• [Instructions to follow]: Below are records to transcribe in full and unchanged; omit every picture.

• [Extracted data]:
-*-

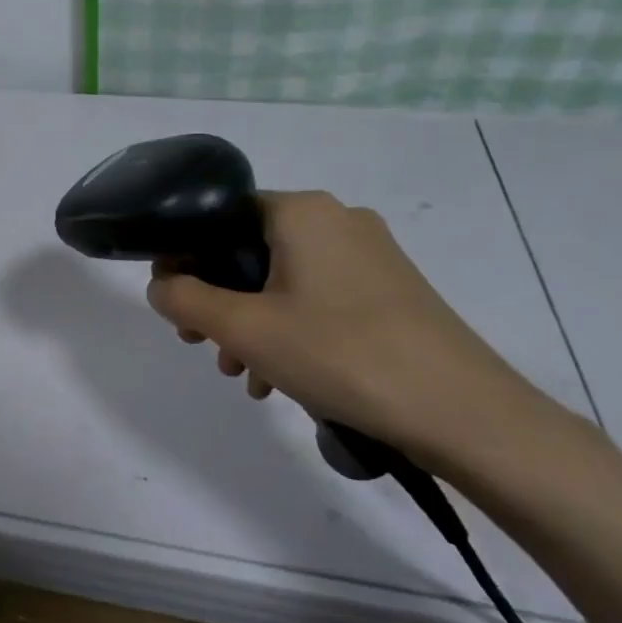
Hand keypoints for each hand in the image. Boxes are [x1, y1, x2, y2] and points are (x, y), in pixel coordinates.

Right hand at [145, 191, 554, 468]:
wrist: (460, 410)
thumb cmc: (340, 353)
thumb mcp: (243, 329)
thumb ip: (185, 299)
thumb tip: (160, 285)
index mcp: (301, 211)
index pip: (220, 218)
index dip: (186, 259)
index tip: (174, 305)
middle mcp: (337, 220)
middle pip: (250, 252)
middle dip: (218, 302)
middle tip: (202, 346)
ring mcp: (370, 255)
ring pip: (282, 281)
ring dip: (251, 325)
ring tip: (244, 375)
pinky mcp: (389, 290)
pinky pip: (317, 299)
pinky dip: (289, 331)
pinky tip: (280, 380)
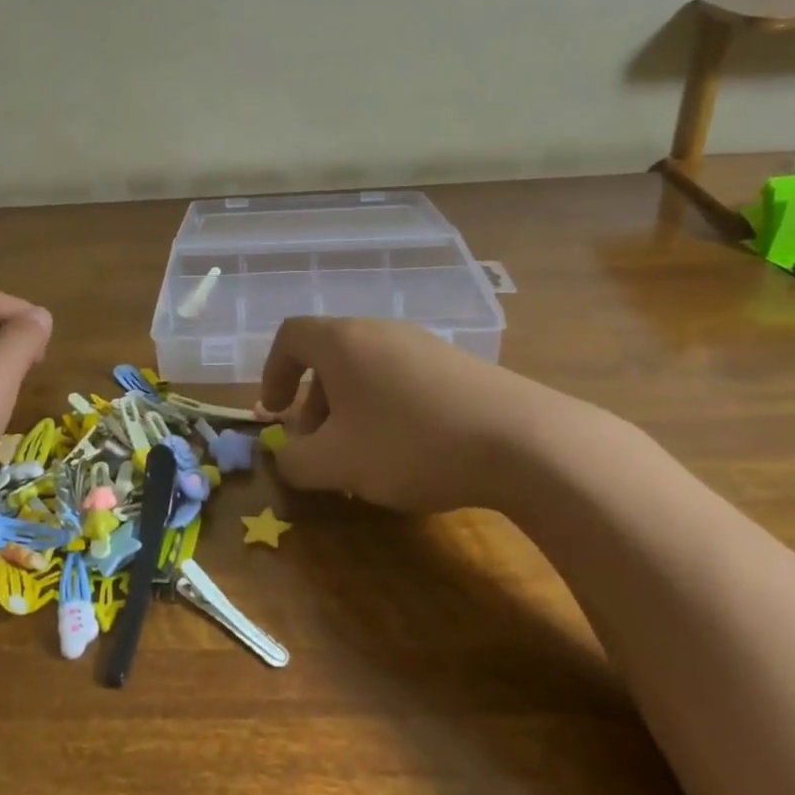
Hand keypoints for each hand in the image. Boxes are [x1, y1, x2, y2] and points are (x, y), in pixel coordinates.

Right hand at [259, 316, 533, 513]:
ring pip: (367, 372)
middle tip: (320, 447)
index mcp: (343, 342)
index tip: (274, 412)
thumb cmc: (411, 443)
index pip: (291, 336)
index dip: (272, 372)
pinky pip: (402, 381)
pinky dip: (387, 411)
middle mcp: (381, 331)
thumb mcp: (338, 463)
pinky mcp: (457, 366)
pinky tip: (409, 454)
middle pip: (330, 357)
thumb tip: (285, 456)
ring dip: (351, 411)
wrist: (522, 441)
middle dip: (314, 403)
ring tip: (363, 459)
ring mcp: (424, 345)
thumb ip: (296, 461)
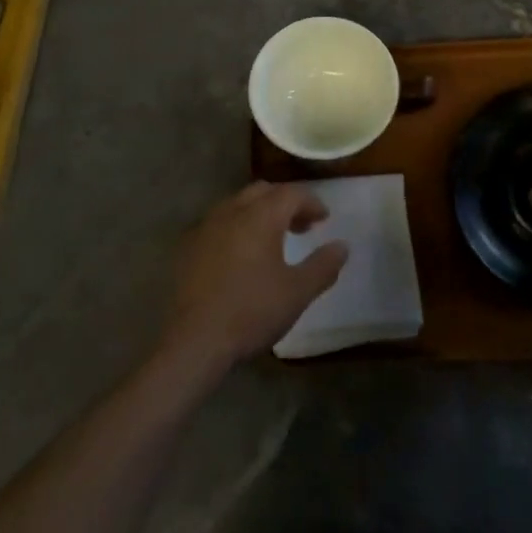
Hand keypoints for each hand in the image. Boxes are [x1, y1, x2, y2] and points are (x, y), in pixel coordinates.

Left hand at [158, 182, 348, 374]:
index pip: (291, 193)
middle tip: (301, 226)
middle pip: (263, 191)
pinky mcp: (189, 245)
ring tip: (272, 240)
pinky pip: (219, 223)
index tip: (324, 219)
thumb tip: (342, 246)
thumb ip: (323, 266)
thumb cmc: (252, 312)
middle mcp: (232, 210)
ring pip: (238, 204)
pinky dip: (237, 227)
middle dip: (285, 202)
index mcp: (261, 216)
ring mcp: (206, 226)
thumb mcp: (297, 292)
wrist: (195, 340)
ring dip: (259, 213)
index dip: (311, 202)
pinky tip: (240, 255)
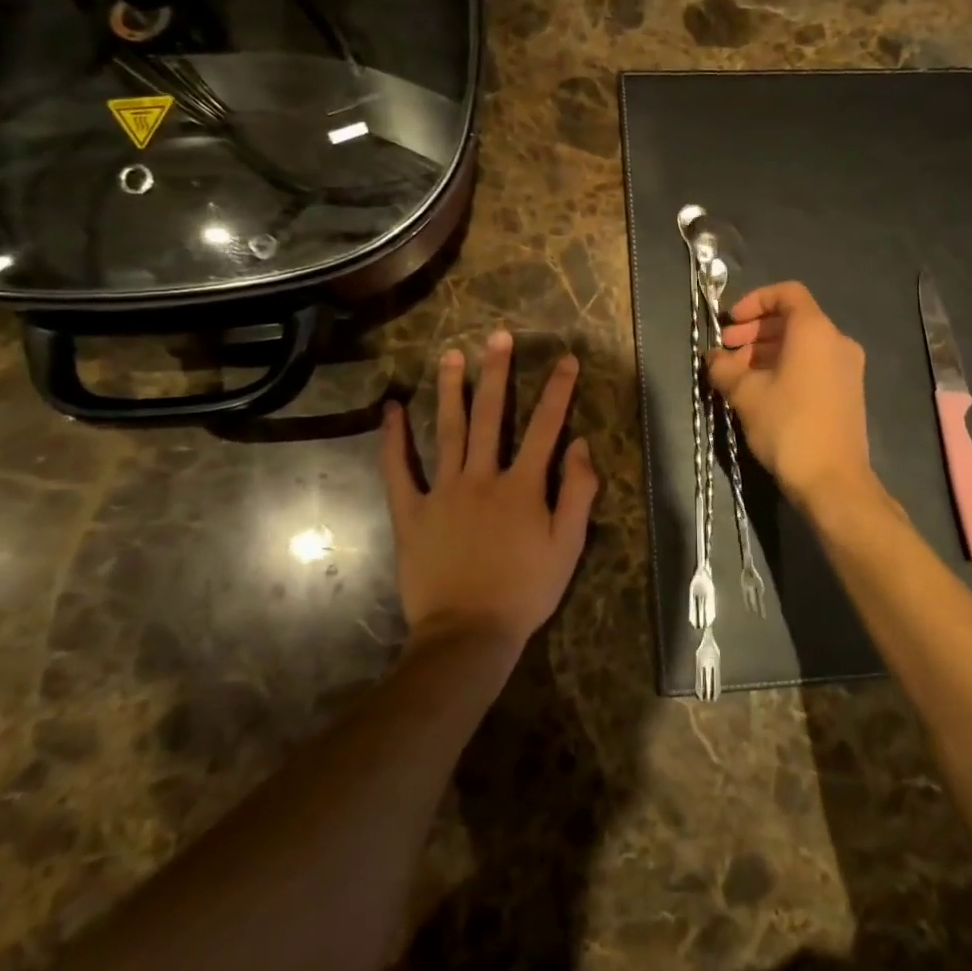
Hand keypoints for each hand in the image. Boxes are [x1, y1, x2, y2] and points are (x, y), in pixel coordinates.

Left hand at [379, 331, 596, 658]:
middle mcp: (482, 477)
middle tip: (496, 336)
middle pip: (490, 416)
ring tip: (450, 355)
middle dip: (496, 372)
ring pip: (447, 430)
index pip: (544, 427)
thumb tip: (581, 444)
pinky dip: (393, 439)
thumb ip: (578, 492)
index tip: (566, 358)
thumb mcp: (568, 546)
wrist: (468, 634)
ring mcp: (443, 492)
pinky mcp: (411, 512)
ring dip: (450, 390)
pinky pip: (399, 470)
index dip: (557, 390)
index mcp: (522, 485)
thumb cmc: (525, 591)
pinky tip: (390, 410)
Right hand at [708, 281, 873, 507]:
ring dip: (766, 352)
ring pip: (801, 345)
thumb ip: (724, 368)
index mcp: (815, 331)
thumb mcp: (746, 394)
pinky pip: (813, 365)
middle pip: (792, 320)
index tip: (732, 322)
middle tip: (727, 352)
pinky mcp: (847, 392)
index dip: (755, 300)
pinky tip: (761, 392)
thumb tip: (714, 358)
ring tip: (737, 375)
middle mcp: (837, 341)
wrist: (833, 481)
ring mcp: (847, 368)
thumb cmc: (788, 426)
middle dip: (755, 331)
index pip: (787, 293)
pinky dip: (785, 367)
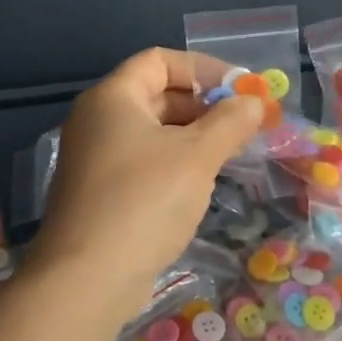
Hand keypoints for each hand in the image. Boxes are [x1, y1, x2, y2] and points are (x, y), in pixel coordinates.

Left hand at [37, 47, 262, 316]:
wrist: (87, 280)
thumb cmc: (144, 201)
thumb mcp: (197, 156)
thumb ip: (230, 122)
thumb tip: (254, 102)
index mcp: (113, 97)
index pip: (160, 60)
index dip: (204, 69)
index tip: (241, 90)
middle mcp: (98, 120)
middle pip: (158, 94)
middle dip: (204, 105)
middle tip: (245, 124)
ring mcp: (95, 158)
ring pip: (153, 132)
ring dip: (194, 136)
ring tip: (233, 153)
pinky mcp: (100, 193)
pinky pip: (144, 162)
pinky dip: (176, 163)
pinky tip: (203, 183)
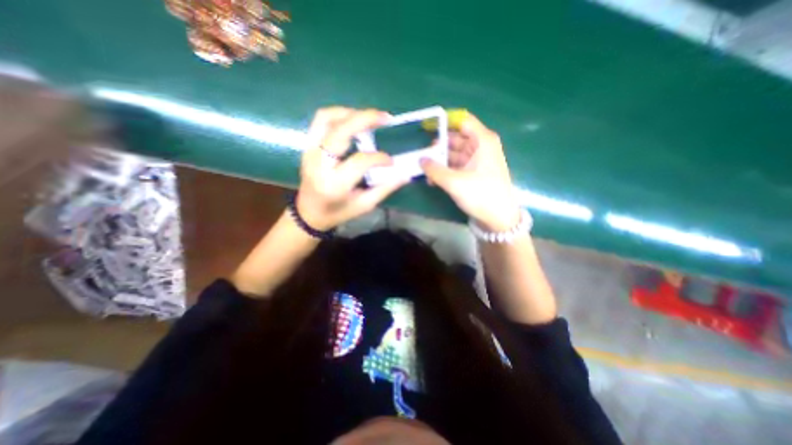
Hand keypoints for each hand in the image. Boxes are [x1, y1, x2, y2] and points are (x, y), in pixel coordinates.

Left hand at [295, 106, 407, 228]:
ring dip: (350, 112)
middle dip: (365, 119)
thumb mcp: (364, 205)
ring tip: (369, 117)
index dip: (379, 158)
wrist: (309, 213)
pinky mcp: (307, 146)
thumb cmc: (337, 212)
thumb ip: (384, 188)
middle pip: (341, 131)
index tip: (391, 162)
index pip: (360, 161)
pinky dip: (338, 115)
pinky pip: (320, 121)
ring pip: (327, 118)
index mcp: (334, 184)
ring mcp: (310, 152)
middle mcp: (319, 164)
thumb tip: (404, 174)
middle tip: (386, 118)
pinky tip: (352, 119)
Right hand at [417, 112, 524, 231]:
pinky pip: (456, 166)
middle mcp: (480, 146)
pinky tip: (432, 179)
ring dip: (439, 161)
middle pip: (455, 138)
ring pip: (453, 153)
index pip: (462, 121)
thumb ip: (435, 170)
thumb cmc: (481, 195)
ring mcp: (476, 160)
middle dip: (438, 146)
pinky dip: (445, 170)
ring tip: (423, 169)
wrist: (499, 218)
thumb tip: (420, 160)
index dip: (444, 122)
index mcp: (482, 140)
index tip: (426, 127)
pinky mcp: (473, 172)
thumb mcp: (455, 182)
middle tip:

-*-

• [Task result]:
Hand keypoints for each hand in the image. Boxes are [x1, y1, x2, y2] and points are (x, y), in pixel coordinates.

Right hand at [145, 191, 554, 468]:
wrist: (460, 410)
thumb cmc: (340, 353)
thumb mcp: (243, 329)
thumb ip: (185, 299)
thumb tip: (160, 285)
index mcp: (301, 211)
index pip: (220, 218)
index dip: (186, 259)
index tip: (174, 305)
middle mcp: (337, 220)
middle pip: (250, 252)
middle dip: (218, 302)
middle tip: (202, 346)
ring mcp: (370, 255)
ring pip: (282, 281)
ring dip: (251, 325)
ring tip: (244, 375)
pinky mcp: (389, 290)
pinky pip: (317, 299)
pinky dip: (289, 331)
pinky tip: (280, 380)
Hand keypoints for each hand in the image. Boxes are [x1, y1, x2, y2] and points are (x, y), in pixel coordinates.

Right hand at [259, 316, 533, 513]:
ring pip: (367, 372)
middle tip: (320, 447)
index mcp: (343, 342)
index tip: (274, 412)
thumb cmc: (411, 443)
index pip: (291, 336)
index dip: (272, 372)
pinky pip: (402, 381)
pinky dip: (387, 411)
middle mcp: (381, 331)
thumb mcp: (338, 463)
pinky mcp: (457, 366)
pinky tip: (409, 454)
middle pip: (330, 357)
thumb tip: (285, 456)
ring dip: (351, 411)
wrist: (522, 441)
middle dip: (314, 403)
ring tip: (363, 459)
ring mcp: (424, 345)
thumb ip: (296, 461)
Hand keypoints for each hand in the image. Boxes are [x1, y1, x2, y2] and points are (x, y), in pixel coordinates.

Left hand at [158, 182, 348, 374]:
index pip: (291, 193)
middle tip: (301, 226)
middle pip: (263, 191)
pinky mcp: (189, 245)
ring tip: (272, 240)
pinky pip: (219, 223)
index tip: (324, 219)
thumb tip: (342, 246)
thumb ip: (323, 266)
thumb cmc: (252, 312)
middle mcp: (232, 210)
ring pip: (238, 204)
pinky dip: (237, 227)
middle dip: (285, 202)
index mcp: (261, 216)
ring mcp: (206, 226)
thumb mcp: (297, 292)
wrist: (195, 340)
ring dip: (259, 213)
index dip: (311, 202)
pinky tip: (240, 255)
Hand keypoints for each hand in the image. Boxes are [x1, y1, x2, y2] and points are (x, y), in pixel coordinates.

Left hand at [379, 331, 596, 658]:
middle mcp: (482, 477)
middle tip: (496, 336)
middle pip: (490, 416)
ring tip: (450, 355)
middle dip: (496, 372)
ring pip: (447, 430)
index pip: (544, 427)
thumb tip: (581, 444)
pinky dip: (393, 439)
thumb ip: (578, 492)
index tip: (566, 358)
thumb mcp: (568, 546)
wrist: (468, 634)
ring mcp: (443, 492)
pinky mcp: (411, 512)
ring dip: (450, 390)
pinky pip: (399, 470)
index dip: (557, 390)
index mcp: (522, 485)
thumb cmc: (525, 591)
pinky tip: (390, 410)
Right hand at [708, 281, 873, 507]:
ring dip: (766, 352)
ring pip: (801, 345)
thumb ip: (724, 368)
index mcp: (815, 331)
thumb mcp: (746, 394)
pinky pip: (813, 365)
middle pip: (792, 320)
index tip: (732, 322)
middle tip: (727, 352)
pinky mcp: (847, 392)
index dip: (755, 300)
pinky tip: (761, 392)
thumb tip: (714, 358)
ring tip: (737, 375)
middle mcp: (837, 341)
wrist: (833, 481)
ring mcp: (847, 368)
thumb cmc: (788, 426)
middle dip: (755, 331)
index pip: (787, 293)
pinky dip: (785, 367)
Hand keypoints for each hand in the image. Boxes are [x1, y1, x2, y2] and points are (x, y), in pixel coordinates.

Left hand at [37, 47, 262, 316]:
wrist: (87, 280)
thumb cmc: (144, 201)
thumb mcp: (197, 156)
thumb ip: (230, 122)
thumb tip: (254, 102)
index mcp: (113, 97)
index pip: (160, 60)
index dip: (204, 69)
index tip: (241, 90)
middle mcp: (98, 120)
middle pip: (158, 94)
middle dip: (204, 105)
middle tip: (245, 124)
ring mcp: (95, 158)
ring pip: (153, 132)
ring dip: (194, 136)
ring tip: (233, 153)
pinky mcp: (100, 193)
pinky pip: (144, 162)
pinky dip: (176, 163)
pinky tip: (203, 183)
Hand keypoints for each hand in the image. Boxes are [x1, y1, x2, y2] and points are (x, y), in pixel coordinates.

Left hand at [295, 106, 407, 228]:
ring dip: (350, 112)
middle dip: (365, 119)
thumb mcp: (364, 205)
ring tip: (369, 117)
index dip: (379, 158)
wrist: (309, 213)
pinky mcp: (307, 146)
thumb cmc: (337, 212)
thumb ip: (384, 188)
middle pip: (341, 131)
index tip: (391, 162)
index pip: (360, 161)
pinky dip: (338, 115)
pinky pip: (320, 121)
ring pip: (327, 118)
index mcp: (334, 184)
ring mcp: (310, 152)
middle mcp: (319, 164)
thumb tip: (404, 174)
middle tip: (386, 118)
pinky tip: (352, 119)
Right hand at [417, 112, 524, 231]:
pinky pip: (456, 166)
middle mcp: (480, 146)
pinky tip: (432, 179)
ring dip: (439, 161)
middle pip: (455, 138)
ring pip: (453, 153)
index pip: (462, 121)
thumb ip: (435, 170)
thumb cmc: (481, 195)
ring mcp: (476, 160)
middle dip: (438, 146)
pinky dip: (445, 170)
ring tip: (423, 169)
wrist: (499, 218)
thumb tip: (420, 160)
index dip: (444, 122)
index mcp: (482, 140)
index tip: (426, 127)
pinky mcp: (473, 172)
thumb mcp: (455, 182)
middle tip:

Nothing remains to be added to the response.